---------- EXTRACTED DATA ----------

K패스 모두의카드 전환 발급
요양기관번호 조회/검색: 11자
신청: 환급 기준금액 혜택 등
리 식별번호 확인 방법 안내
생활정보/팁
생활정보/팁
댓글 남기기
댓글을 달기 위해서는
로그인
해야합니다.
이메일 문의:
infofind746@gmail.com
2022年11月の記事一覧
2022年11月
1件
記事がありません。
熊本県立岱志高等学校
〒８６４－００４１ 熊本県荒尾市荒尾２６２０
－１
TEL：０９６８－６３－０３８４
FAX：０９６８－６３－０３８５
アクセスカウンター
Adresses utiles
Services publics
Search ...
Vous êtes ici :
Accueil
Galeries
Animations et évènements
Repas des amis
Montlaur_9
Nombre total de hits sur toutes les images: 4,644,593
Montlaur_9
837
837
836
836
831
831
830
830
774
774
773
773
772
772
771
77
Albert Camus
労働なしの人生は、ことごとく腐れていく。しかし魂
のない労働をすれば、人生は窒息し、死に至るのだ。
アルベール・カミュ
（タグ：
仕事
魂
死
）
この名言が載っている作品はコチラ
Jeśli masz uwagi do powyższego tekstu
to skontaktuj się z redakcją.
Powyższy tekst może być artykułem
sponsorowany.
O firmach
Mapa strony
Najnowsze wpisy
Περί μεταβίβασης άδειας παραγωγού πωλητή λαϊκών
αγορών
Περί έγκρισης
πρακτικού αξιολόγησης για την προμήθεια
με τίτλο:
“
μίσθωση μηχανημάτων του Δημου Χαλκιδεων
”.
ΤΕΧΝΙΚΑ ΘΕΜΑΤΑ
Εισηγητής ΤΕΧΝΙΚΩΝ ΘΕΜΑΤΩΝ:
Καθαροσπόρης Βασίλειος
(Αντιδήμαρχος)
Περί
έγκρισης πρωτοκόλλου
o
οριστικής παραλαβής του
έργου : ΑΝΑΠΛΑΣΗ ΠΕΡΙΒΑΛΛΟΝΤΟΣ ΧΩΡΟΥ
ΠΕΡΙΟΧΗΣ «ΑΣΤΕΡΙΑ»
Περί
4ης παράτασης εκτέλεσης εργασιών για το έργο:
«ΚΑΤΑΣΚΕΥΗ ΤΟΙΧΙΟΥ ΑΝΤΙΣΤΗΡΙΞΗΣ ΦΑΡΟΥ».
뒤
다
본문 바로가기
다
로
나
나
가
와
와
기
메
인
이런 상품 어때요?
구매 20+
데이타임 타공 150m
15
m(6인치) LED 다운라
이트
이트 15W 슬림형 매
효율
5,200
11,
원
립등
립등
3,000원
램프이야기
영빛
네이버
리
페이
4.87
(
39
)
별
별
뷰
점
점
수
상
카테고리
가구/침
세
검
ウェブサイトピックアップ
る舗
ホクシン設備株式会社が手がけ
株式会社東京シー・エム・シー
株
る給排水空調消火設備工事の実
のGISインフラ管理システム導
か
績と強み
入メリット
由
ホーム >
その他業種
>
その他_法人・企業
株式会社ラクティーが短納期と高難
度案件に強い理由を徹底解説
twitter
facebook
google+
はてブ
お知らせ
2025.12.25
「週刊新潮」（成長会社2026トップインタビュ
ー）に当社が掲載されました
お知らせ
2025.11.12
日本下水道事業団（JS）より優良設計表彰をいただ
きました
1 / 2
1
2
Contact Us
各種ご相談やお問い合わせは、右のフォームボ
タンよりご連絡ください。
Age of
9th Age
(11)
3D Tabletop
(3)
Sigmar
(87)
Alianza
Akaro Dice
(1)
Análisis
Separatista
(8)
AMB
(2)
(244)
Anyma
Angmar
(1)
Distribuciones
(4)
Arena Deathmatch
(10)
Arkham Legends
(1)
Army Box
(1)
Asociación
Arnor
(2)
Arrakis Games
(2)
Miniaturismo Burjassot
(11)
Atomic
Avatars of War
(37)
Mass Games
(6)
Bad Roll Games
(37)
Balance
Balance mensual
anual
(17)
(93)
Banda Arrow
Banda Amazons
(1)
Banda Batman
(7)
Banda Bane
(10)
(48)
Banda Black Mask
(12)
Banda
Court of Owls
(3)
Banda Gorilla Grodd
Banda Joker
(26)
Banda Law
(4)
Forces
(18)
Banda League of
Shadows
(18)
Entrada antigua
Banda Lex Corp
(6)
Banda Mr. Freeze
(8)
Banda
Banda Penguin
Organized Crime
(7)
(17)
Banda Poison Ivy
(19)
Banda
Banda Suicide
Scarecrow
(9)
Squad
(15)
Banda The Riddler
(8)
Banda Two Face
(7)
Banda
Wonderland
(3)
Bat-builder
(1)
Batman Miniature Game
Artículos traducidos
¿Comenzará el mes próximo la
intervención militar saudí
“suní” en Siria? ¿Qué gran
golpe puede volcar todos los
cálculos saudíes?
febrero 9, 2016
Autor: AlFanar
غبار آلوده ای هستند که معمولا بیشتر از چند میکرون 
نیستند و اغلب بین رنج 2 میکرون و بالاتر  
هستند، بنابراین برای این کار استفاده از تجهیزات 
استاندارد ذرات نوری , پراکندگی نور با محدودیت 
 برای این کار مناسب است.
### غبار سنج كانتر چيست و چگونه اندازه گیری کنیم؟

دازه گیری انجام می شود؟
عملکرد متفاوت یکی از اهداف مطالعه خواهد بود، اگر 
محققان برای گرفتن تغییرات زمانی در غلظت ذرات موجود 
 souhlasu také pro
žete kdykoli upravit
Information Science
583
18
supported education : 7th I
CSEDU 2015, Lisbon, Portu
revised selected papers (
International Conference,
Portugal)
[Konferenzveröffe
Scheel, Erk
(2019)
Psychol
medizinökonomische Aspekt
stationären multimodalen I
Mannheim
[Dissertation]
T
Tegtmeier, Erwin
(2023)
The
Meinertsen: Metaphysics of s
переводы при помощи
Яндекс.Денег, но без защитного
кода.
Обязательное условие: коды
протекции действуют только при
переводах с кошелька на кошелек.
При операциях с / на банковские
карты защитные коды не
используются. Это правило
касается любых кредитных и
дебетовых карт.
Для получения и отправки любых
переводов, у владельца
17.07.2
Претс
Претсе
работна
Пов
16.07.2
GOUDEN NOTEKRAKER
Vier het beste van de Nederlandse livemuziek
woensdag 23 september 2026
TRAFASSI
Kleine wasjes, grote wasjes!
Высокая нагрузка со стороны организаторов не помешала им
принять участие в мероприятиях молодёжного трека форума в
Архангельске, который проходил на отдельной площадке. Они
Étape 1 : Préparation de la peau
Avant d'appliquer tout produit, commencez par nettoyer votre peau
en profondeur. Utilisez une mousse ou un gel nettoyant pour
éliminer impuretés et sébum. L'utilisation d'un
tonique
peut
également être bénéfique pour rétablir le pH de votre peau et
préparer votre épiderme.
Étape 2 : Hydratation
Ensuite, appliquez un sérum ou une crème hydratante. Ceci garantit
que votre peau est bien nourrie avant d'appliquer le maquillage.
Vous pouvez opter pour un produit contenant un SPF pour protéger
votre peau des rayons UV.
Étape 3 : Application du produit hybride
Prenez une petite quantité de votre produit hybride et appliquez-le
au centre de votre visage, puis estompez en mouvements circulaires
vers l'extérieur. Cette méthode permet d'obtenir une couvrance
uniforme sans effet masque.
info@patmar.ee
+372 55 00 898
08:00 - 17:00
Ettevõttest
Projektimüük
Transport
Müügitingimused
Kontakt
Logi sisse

----------

ACTION ITEM:
Once you have read the entries, repeat them all exactly.

WRITTEN REPLY:
K패스 모두의카드 전환 발급
요양기관번호 조회/검색: 11자
신청: 환급 기준금액 혜택 등
리 식별번호 확인 방법 안내
생활정보/팁
생활정보/팁
댓글 남기기
댓글을 달기 위해서는
로그인
해야합니다.
이메일 문의:
infofind746@gmail.com
2022年11月の記事一覧
2022年11月
1件
記事がありません。
熊本県立岱志高等学校
〒８６４－００４１ 熊本県荒尾市荒尾２６２０
－１
TEL：０９６８－６３－０３８４
FAX：０９６８－６３－０３８５
アクセスカウンター
Adresses utiles
Services publics
Search ...
Vous êtes ici :
Accueil
Galeries
Animations et évènements
Repas des amis
Montlaur_9
Nombre total de hits sur toutes les images: 4,644,593
Montlaur_9
837
837
836
836
831
831
830
830
774
774
773
773
772
772
771
77
Albert Camus
労働なしの人生は、ことごとく腐れていく。しかし魂
のない労働をすれば、人生は窒息し、死に至るのだ。
アルベール・カミュ
（タグ：
仕事
魂
死
）
この名言が載っている作品はコチラ
Jeśli masz uwagi do powyższego tekstu
to skontaktuj się z redakcją.
Powyższy tekst może być artykułem
sponsorowany.
O firmach
Mapa strony
Najnowsze wpisy
Περί μεταβίβασης άδειας παραγωγού πωλητή λαϊκών
αγορών
Περί έγκρισης
πρακτικού αξιολόγησης για την προμήθεια
με τίτλο:
“
μίσθωση μηχανημάτων του Δημου Χαλκιδεων
”.
ΤΕΧΝΙΚΑ ΘΕΜΑΤΑ
Εισηγητής ΤΕΧΝΙΚΩΝ ΘΕΜΑΤΩΝ:
Καθαροσπόρης Βασίλειος
(Αντιδήμαρχος)
Περί
έγκρισης πρωτοκόλλου
o
οριστικής παραλαβής του
έργου : ΑΝΑΠΛΑΣΗ ΠΕΡΙΒΑΛΛΟΝΤΟΣ ΧΩΡΟΥ
ΠΕΡΙΟΧΗΣ «ΑΣΤΕΡΙΑ»
Περί
4ης παράτασης εκτέλεσης εργασιών για το έργο:
«ΚΑΤΑΣΚΕΥΗ ΤΟΙΧΙΟΥ ΑΝΤΙΣΤΗΡΙΞΗΣ ΦΑΡΟΥ».
뒤
다
본문 바로가기
다
로
나
나
가
와
와
기
메
인
이런 상품 어때요?
구매 20+
데이타임 타공 150m
15
m(6인치) LED 다운라
이트
이트 15W 슬림형 매
효율
5,200
11,
원
립등
립등
3,000원
램프이야기
영빛
네이버
리
페이
4.87
(
39
)
별
별
뷰
점
점
수
상
카테고리
가구/침
세
검
ウェブサイトピックアップ
る舗
ホクシン設備株式会社が手がけ
株式会社東京シー・エム・シー
株
る給排水空調消火設備工事の実
のGISインフラ管理システム導
か
績と強み
入メリット
由
ホーム >
その他業種
>
その他_法人・企業
株式会社ラクティーが短納期と高難
度案件に強い理由を徹底解説
twitter
facebook
google+
はてブ
お知らせ
2025.12.25
「週刊新潮」（成長会社2026トップインタビュ
ー）に当社が掲載されました
お知らせ
2025.11.12
日本下水道事業団（JS）より優良設計表彰をいただ
きました
1 / 2
1
2
Contact Us
各種ご相談やお問い合わせは、右のフォームボ
タンよりご連絡ください。
Age of
9th Age
(11)
3D Tabletop
(3)
Sigmar
(87)
Alianza
Akaro Dice
(1)
Análisis
Separatista
(8)
AMB
(2)
(244)
Anyma
Angmar
(1)
Distribuciones
(4)
Arena Deathmatch
(10)
Arkham Legends
(1)
Army Box
(1)
Asociación
Arnor
(2)
Arrakis Games
(2)
Miniaturismo Burjassot
(11)
Atomic
Avatars of War
(37)
Mass Games
(6)
Bad Roll Games
(37)
Balance
Balance mensual
anual
(17)
(93)
Banda Arrow
Banda Amazons
(1)
Banda Batman
(7)
Banda Bane
(10)
(48)
Banda Black Mask
(12)
Banda
Court of Owls
(3)
Banda Gorilla Grodd
Banda Joker
(26)
Banda Law
(4)
Forces
(18)
Banda League of
Shadows
(18)
Entrada antigua
Banda Lex Corp
(6)
Banda Mr. Freeze
(8)
Banda
Banda Penguin
Organized Crime
(7)
(17)
Banda Poison Ivy
(19)
Banda
Banda Suicide
Scarecrow
(9)
Squad
(15)
Banda The Riddler
(8)
Banda Two Face
(7)
Banda
Wonderland
(3)
Bat-builder
(1)
Batman Miniature Game
Artículos traducidos
¿Comenzará el mes próximo la
intervención militar saudí
“suní” en Siria? ¿Qué gran
golpe puede volcar todos los
cálculos saudíes?
febrero 9, 2016
Autor: AlFanar
غبار آلوده ای هستند که معمولا بیشتر از چند میکرون 
نیستند و اغلب بین رنج 2 میکرون و بالاتر  
هستند، بنابراین برای این کار استفاده از تجهیزات 
استاندارد ذرات نوری , پراکندگی نور با محدودیت 
 برای این کار مناسب است.
### غبار سنج كانتر چيست و چگونه اندازه گیری کنیم؟

دازه گیری انجام می شود؟
عملکرد متفاوت یکی از اهداف مطالعه خواهد بود، اگر 
محققان برای گرفتن تغییرات زمانی در غلظت ذرات موجود 
 souhlasu také pro
žete kdykoli upravit
Information Science
583
18
supported education : 7th I
CSEDU 2015, Lisbon, Portu
revised selected papers (
International Conference,
Portugal)
[Konferenzveröffe
Scheel, Erk
(2019)
Psychol
medizinökonomische Aspekt
stationären multimodalen I
Mannheim
[Dissertation]
T
Tegtmeier, Erwin
(2023)
The
Meinertsen: Metaphysics of s
переводы при помощи
Яндекс.Денег, но без защитного
кода.
Обязательное условие: коды
протекции действуют только при
переводах с кошелька на кошелек.
При операциях с / на банковские
карты защитные коды не
используются. Это правило
касается любых кредитных и
дебетовых карт.
Для получения и отправки любых
переводов, у владельца
17.07.2
Претс
Претсе
работна
Пов
16.07.2
GOUDEN NOTEKRAKER
Vier het beste van de Nederlandse livemuziek
woensdag 23 september 2026
TRAFASSI
Kleine wasjes, grote wasjes!
Высокая нагрузка со стороны организаторов не помешала им
принять участие в мероприятиях молодёжного трека форума в
Архангельске, который проходил на отдельной площадке. Они
Étape 1 : Préparation de la peau
Avant d'appliquer tout produit, commencez par nettoyer votre peau
en profondeur. Utilisez une mousse ou un gel nettoyant pour
éliminer impuretés et sébum. L'utilisation d'un
tonique
peut
également être bénéfique pour rétablir le pH de votre peau et
préparer votre épiderme.
Étape 2 : Hydratation
Ensuite, appliquez un sérum ou une crème hydratante. Ceci garantit
que votre peau est bien nourrie avant d'appliquer le maquillage.
Vous pouvez opter pour un produit contenant un SPF pour protéger
votre peau des rayons UV.
Étape 3 : Application du produit hybride
Prenez une petite quantité de votre produit hybride et appliquez-le
au centre de votre visage, puis estompez en mouvements circulaires
vers l'extérieur. Cette méthode permet d'obtenir une couvrance
uniforme sans effet masque.
info@patmar.ee
+372 55 00 898
08:00 - 17:00
Ettevõttest
Projektimüük
Transport
Müügitingimused
Kontakt
Logi sisse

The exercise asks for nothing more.